Of the food truck businesses that have failed, many failed because they didn’t plan. So how can you avoid food truck failure? It’s rather simple…plan for success. You put yourself and your food truck in a place where you can handle anything thrown your way.

Planning for success requires the implementation and consistent execution of systems and someone (in most cases the vendor) who will keep an eye on these systems and make sure your staff is following them on a daily basis.

4 Business Systems To Use T0 Avoid Food Truck Failure

Sales Forecasting

The first system to avoid food truck failure is predicting sales is critical to any food truck. If you don’t document what you think you are going to do in sales for each day of the week, you run the risk of buying too much or not enough product. You run the risk of bringing in too many or too few employees. Each scenario results in lost opportunity and profits because you probably wasted products, 86’d items, lost money at the time clock or provided your guests a terrible experience.

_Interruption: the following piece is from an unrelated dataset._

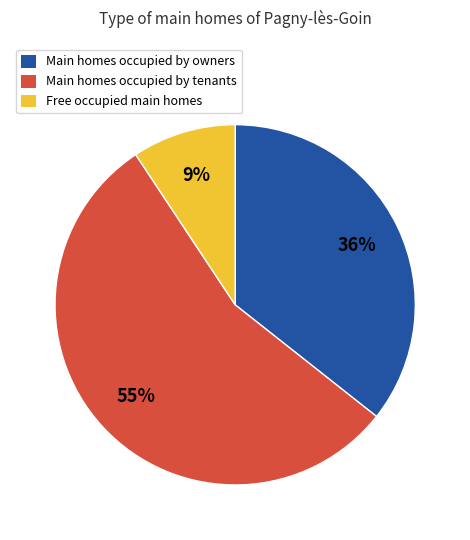

Rank the categories by value from highest to lowest.

Main homes occupied by tenants, Main homes occupied by owners, Free occupied main homes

RELATED: 10 Ways To See Into The Future With Sales Forecasting

Budget

A budget is critical to the successful implementation of systems, because it gives you cost of goods sold (COGS) and labor targets. Without targets, you simply cannot make the right decisions and cannot measure your success, because you don’t even know what success looks like.

Purchase Allotment

A purchase allotment system is based on sales forecasts for the entire month, your actual sales for the entire month as they happen, as well as your food or beverage purchases as they are made each day. This system ensures that you will know how much money you have to spend to not only make sure you have enough product, but to do it within budget.

Labor Allotment

Labor allotment is a system that’s based on sales forecasts for the next week and the actual hours worked and sales for last week. With it you can easily alter your schedules to meet budget by knowing how many hours and dollars you have for next week’s schedule.

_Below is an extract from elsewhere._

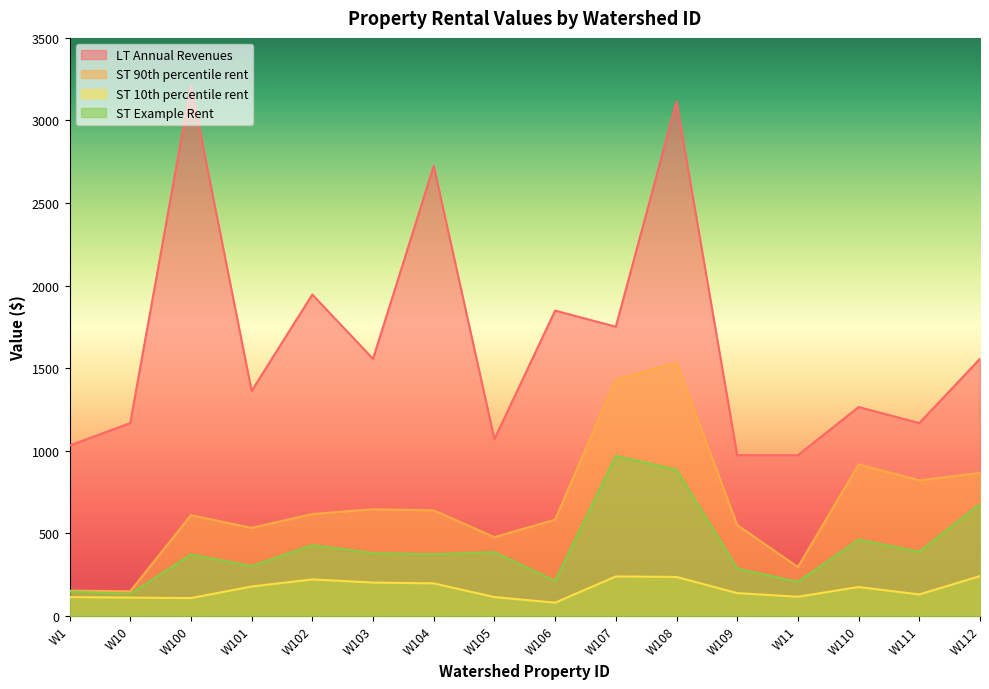

At which category does ST 90th percentile rent reach its first local valley?

W10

RELATED: 5 Steps To Developing A Food Truck Labor Budget

The Bottom Line

The implementation of these types of systems is extremely important to your ability to avoid food truck failure. They are the keys to your planning process and will guide you to a successful operation each and every day. But the piece of the puzzle that makes this all work is someone that inspects that the systems are not only being used, but completed on time each and every day.